You’ll suppose that one thing as vital as a city or county’s consuming water provide could be well-protected — you realize, like how America’s nuclear armament was remoted from the web and even relied on eight-inch floppy disks till only in the near past? And but we’ve now had two situations the place somebody was in a position to remotely log right into a municipal water provide in a approach that would have critically harmed individuals.
Keep in mind the story of the Florida water therapy facility the place somebody was in a position to change the chemical ranges? One thing related occurred in March 2019 in Kansas’ Ellsworth County, too, the place 22-year-old Wyatt Travnichek now stands accused of shutting down the area’s water cleansing system “with the intention of harming” it, in response to a statement from the Department of Justice.
The wildest half is that in each circumstances, staff at these water sources left themselves vast open to tampering — they put in the distant entry software program themselves so staff might log in to observe the methods! That’s what Travnichek was employed to do in Kansas, and authorities aren’t even accusing him of “hacking” the system in their indictment. He merely “logged in remotely” months after he left the job, started shutting issues down, and is now going through as much as 20 years in jail.

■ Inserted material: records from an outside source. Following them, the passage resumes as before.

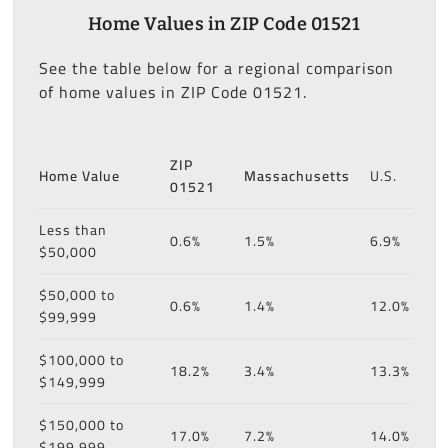
Home Values in ZIP Code 01521
See the table below for a regional comparison
of home values in ZIP Code 01521.
ZIP
Home Value
Massachusetts
U.S.
01521
Less than
0.6%
1.5%
6.9%
$50,000
$50,000 to
0.6%
1.4%
12.0%
$99,999
$100,000 to
18.2%
3.4%
13.3%
$149,999
$150,000 to
17.0%
7.2%
14.0%
$199,999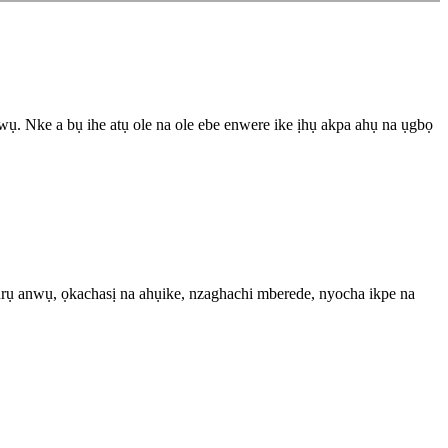
 Nke a bụ ihe atụ ole na ole ebe enwere ike ịhụ akpa ahụ na ụgbọ
ụrụ anwụ, ọkachasị na ahụike, nzaghachi mberede, nyocha ikpe na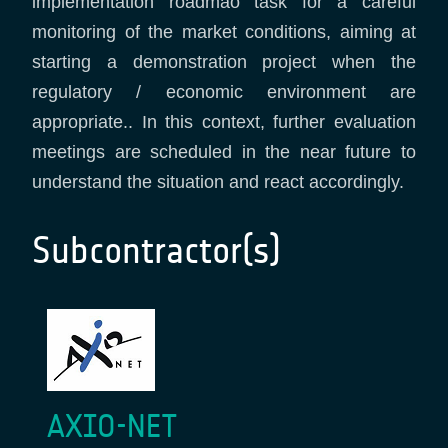
implementation roadmao task for a careful
monitoring of the market conditions, aiming at
starting a demonstration project when the
regulatory / economic environment are
appropriate.. In this context, further evaluation
meetings are scheduled in the near future to
understand the situation and react accordingly.
Subcontractor(s)
AXIO-NET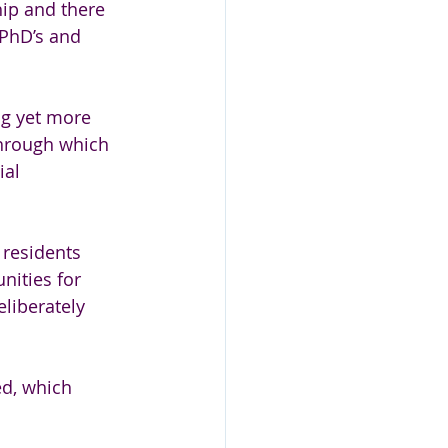
hip and there 
PhD’s and 
ng yet more 
through which 
ial 
 residents 
nities for 
liberately 
ed, which 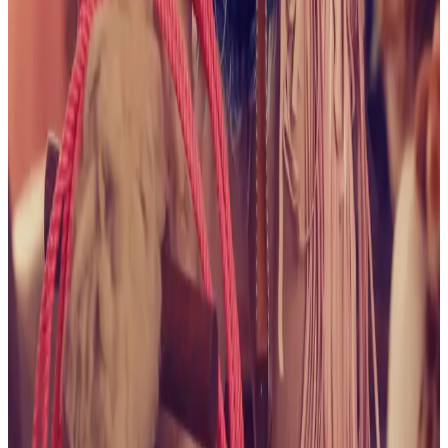
Pleasures
View collection
August 2025
Naughty Bikini
Babe
View collection
July 2025
Flowers and Lace
View
collection
July 2025
It's All About the Shorts
View
collection
June 2025
Naughty in Navy
View collection
June 2025
Wet and Wild in the Hot Tub
View collection
May 2025
Cocktails with Alice, Anyone?
View collection
May 2025
Spring is Here
View collection
May 2025
Happy
Birthday to Me
View collection
January 2025
All American,
No Saddle
View collection
January 2025
Purple Lace
View
collection
January 2025
In the Mushroom Kingdom
View
collection
January 2025
The Cowgirl Life
View collection
December 2024
A Field of Alice
View collection
December 2024
Bedroom Fantasy
View collection
December 2024
Green Lace in the Green Place
View
collection
December 2024
Getting That Farmer's
Tan
View collection
November 2024
Wishing It Was
Summer
View collection
November 2024
Garden
Beauty
View collection
October 2024
I've Got a Treat For
You
View collection
October 2024
One With Nature
View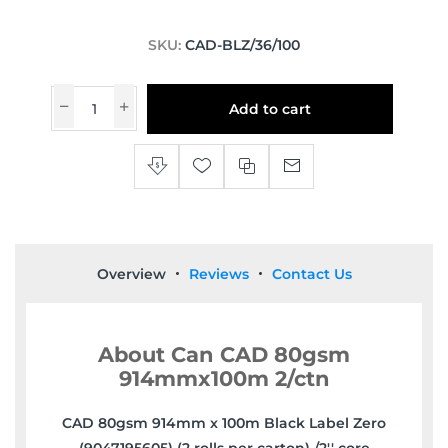
SKU:
CAD-BLZ/36/100
Add to cart
Overview
Reviews
Contact Us
About Can CAD 80gsm
914mmx100m 2/ctn
CAD 80gsm 914mm x 100m Black Label Zero
(9047195605) (2 rolls per carton) /2'' core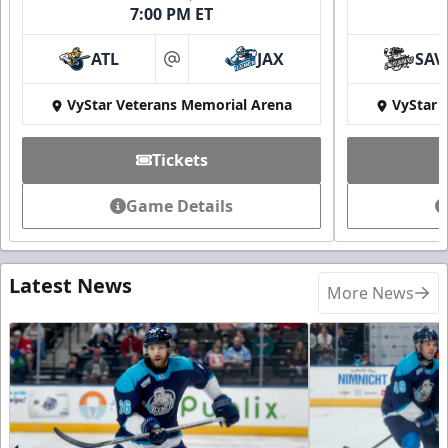
7:00 PM ET
ATL
JAX
SAV
at
VyStar Veterans Memorial Arena
VyStar 
Tickets
Game Details
Latest News
More News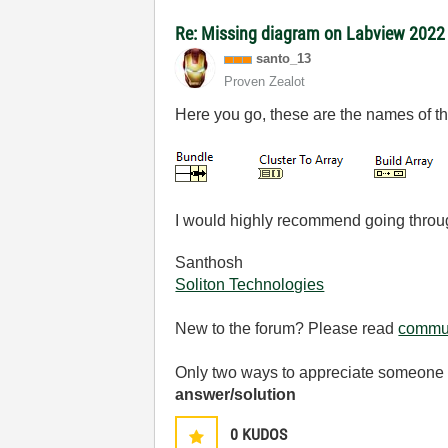
Re: Missing diagram on Labview 202
santo_13
Proven Zealot
Here you go, these are the names of th
I would highly recommend going throu
Santhosh
Soliton Technologies
New to the forum? Please read
commun
Only two ways to appreciate someone w
answer/solution
0
KUDOS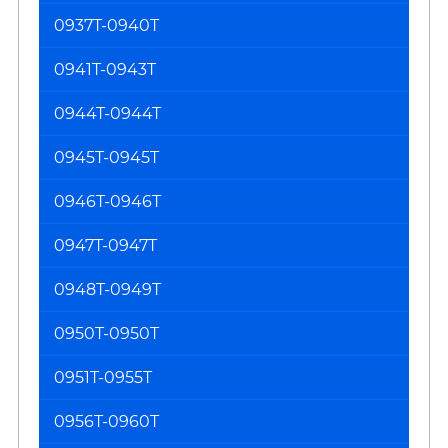
0937T-0940T
0941T-0943T
0944T-0944T
0945T-0945T
0946T-0946T
0947T-0947T
0948T-0949T
0950T-0950T
0951T-0955T
0956T-0960T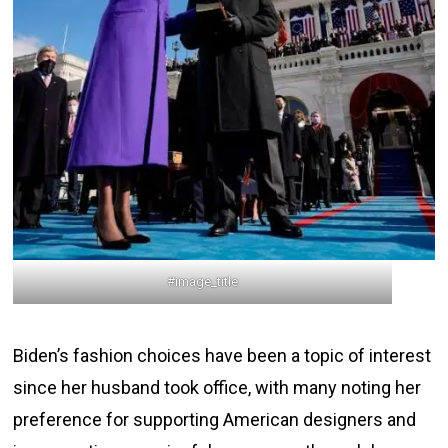
#image_title
Biden’s fashion choices have been a topic of interest
since her husband took office, with many noting her
preference for supporting American designers and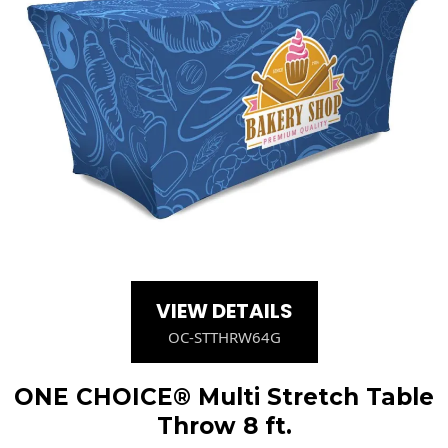
VIEW DETAILS
OC-STTHRW64G
ONE CHOICE® Multi Stretch Table
Throw 8 ft.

That sounds remarkably just like what occurred in Florida, the place the water therapy plant by no means bothered to alter the password and even take away an previous piece of distant management software program after they’d put in a more moderen one.
Perhaps we must always cease doing that. President Joe Biden is at present making an attempt to push a $2 trillion infrastructure plan, together with billions to ship secure water and substitute lead pipes, amongst different hazards. To maintain the water secure, we additionally must maintain the water safe.
Cyberscoop spoke to a customer support rep on the Kansas water utility, who claimed the incident didn’t hurt residents’ consuming water.